No voy a negar que esta última frase me tranquilizó. Había vendido su cama por cien euros. Tomás durmió aquella noche en el sofá del comedor. Le ofrecí la mía, pero dijo que no me molestara por una noche.

Para calmar mi conciencia, me levanté pronto al día siguiente, fui a la panadería, compré unos croissants y le llevé el desayuno a la cama. Bueno al sofá. También me ofrecí a llevarle al aeropuerto ya que mamá tenía que trabajar y yo podía extender mi descanso de las oposiciones. Se levantó tarde y lo encontré en el baño.

—¿Te has olvidado de cómo lavarte la cara? —le pregunté. Como saliendo de una ensoñación se aclaró la cara dos veces y preguntó que si nos íbamos ya.

—Si quieres coger el vuelo, sí —respondí.

Le llevé hasta el aeropuerto, hablamos de mis oposiciones y de cómo estaba mamá. Le sonó el teléfono y por lo tenso que se puso pensé que eran malas noticias.

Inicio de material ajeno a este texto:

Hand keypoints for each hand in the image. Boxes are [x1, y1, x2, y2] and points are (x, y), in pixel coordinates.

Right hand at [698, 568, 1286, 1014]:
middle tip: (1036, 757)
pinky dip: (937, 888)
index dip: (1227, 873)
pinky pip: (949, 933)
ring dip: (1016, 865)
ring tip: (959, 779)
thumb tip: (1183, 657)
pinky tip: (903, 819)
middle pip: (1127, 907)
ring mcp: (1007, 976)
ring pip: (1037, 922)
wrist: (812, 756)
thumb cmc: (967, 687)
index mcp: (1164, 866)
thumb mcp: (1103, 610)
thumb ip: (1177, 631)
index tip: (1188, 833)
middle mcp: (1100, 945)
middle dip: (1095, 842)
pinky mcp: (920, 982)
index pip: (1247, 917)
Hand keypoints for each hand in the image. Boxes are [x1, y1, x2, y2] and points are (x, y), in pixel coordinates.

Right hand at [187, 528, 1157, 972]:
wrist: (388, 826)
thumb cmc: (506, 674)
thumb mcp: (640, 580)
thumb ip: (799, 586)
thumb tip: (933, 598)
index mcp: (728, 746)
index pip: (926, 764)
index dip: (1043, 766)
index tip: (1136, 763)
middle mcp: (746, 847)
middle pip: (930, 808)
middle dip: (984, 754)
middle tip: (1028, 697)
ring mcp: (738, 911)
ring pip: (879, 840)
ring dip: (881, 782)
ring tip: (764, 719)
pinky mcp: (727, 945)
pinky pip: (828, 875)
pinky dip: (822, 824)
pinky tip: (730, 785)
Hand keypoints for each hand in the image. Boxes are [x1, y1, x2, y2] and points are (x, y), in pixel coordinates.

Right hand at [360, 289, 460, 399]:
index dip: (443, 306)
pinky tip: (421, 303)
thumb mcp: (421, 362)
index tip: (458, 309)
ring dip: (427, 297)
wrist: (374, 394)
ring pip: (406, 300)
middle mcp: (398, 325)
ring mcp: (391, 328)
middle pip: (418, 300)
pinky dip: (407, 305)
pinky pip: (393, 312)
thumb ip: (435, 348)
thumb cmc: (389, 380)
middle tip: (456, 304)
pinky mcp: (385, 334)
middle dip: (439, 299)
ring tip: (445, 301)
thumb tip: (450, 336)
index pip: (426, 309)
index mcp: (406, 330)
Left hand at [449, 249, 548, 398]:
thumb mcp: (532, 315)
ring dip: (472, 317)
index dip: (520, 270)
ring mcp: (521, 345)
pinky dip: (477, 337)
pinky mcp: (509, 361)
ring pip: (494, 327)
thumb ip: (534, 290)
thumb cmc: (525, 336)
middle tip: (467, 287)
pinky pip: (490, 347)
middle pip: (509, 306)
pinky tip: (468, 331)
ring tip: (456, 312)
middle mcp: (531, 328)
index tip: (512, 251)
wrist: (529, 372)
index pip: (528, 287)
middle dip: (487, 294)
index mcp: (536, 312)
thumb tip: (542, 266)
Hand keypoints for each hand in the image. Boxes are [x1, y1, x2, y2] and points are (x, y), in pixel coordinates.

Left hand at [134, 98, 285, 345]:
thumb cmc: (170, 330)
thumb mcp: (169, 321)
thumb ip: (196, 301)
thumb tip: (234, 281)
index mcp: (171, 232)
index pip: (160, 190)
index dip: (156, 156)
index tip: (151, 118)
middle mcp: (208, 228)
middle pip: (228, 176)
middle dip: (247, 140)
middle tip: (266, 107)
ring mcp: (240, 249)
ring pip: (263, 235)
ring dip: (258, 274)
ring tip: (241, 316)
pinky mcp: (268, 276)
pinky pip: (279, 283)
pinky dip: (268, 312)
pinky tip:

—¿Era del trabajo? —pregunté.

—Sí, me han ofrecido un ascenso.

—Ah, pues bien, ¿no?

Tomás no dijo nada más en todo el trayecto. Al volver yo sólo en el coche me puse a pensar en lo que me había dicho aquella tarde sobre no volver nunca, y el caso es que su voz me sonó débil.

Cuando llegué a casa, tenía un mensaje de mi hermano. Cuida de mamá y disfruta de la habitación mientras puedas. Algo me dice que no se creyó que su cama esté en el trastero.